--- Recorded data Enclosed Below ---
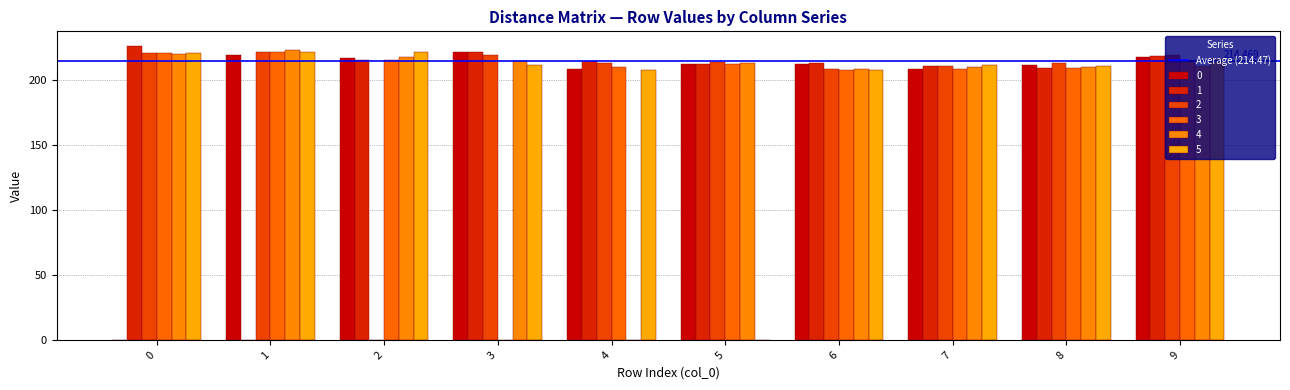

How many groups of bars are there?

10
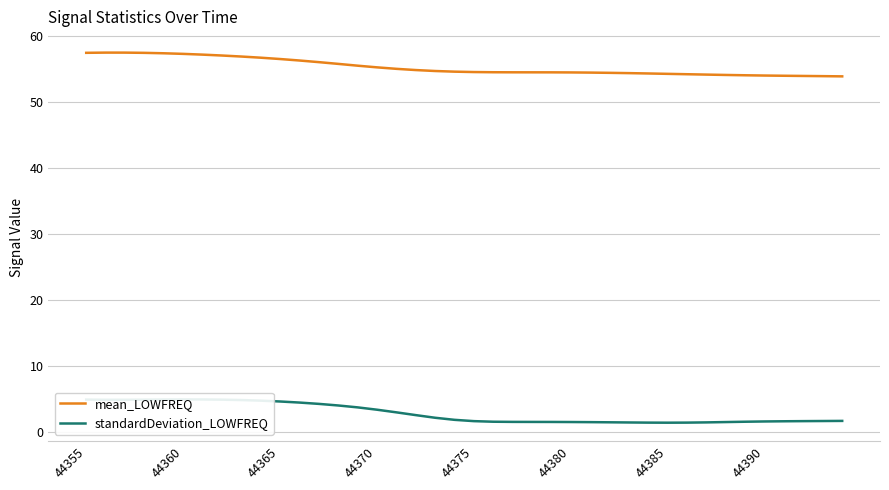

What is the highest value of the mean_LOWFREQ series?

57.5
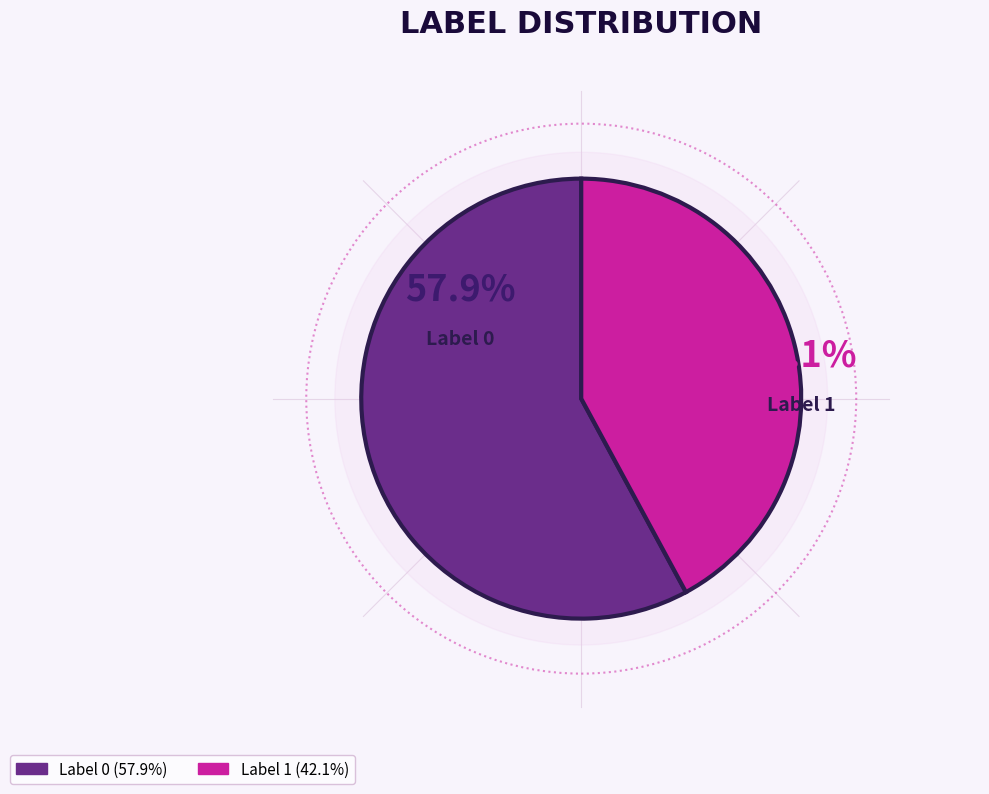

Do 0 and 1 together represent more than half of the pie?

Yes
--- End of Enclosed Recorded data ---
--- Recorded data Enclosed Below ---
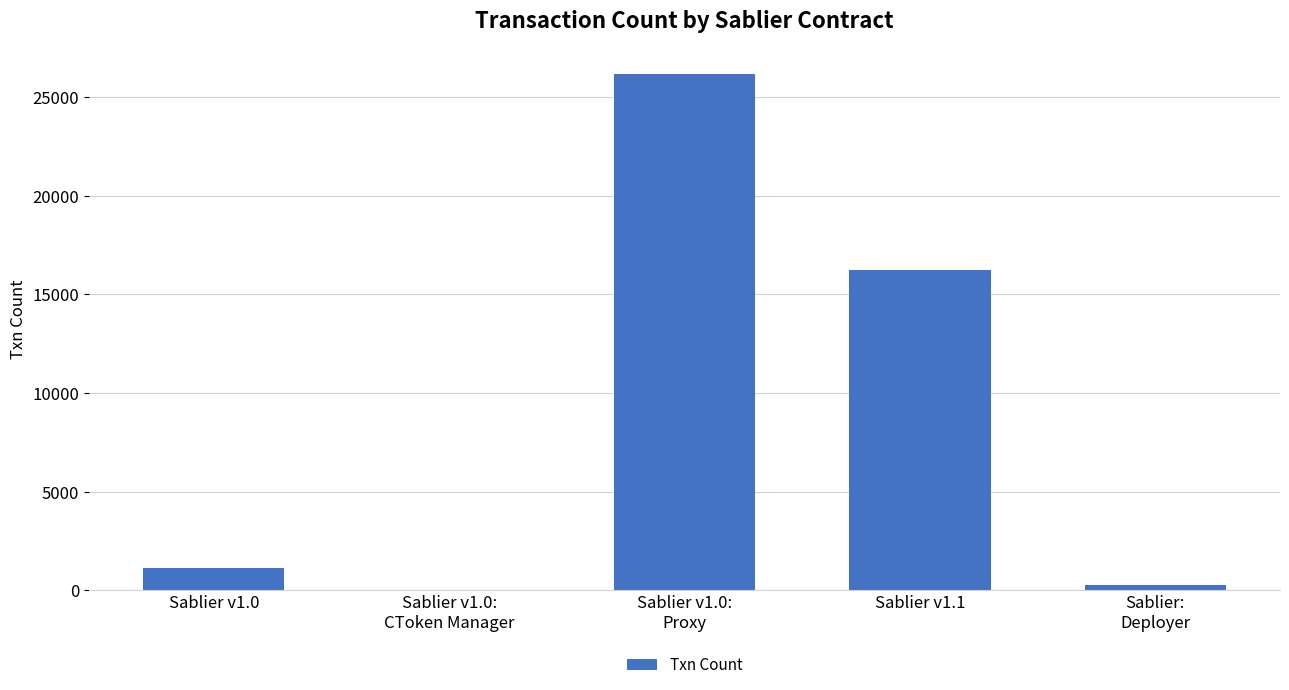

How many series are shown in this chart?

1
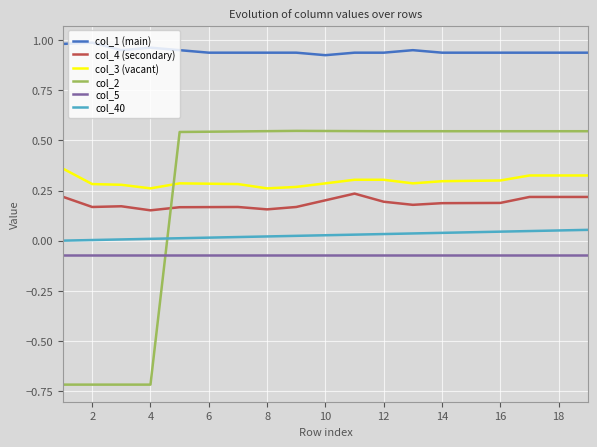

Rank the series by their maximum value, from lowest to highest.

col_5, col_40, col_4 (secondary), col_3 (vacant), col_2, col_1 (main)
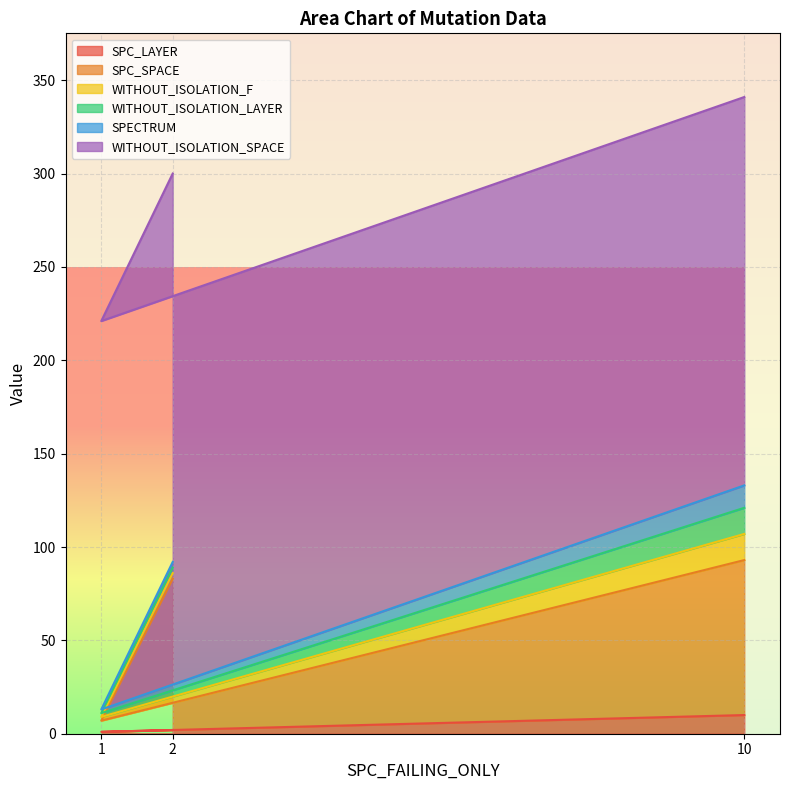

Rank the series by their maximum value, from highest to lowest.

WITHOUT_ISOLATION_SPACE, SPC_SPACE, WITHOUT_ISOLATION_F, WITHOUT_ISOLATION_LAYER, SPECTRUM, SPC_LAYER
--- End of Enclosed Recorded data ---
--- Recorded data Enclosed Below ---
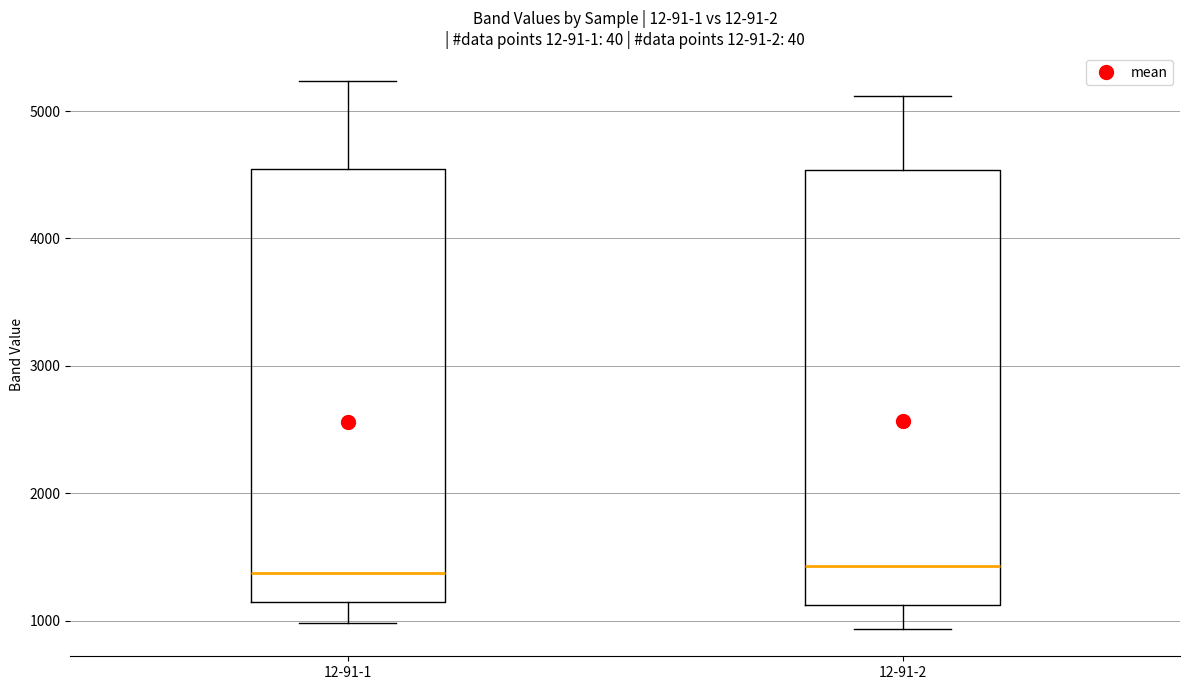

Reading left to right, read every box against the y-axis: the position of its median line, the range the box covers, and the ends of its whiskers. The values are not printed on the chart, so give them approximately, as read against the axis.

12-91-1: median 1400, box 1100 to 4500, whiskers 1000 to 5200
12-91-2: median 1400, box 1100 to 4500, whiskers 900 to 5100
--- End of Enclosed Recorded data ---
Pick out and copy every line in the records above that contains the word "many".

How many groups of bars are there?
How many series are shown in this chart?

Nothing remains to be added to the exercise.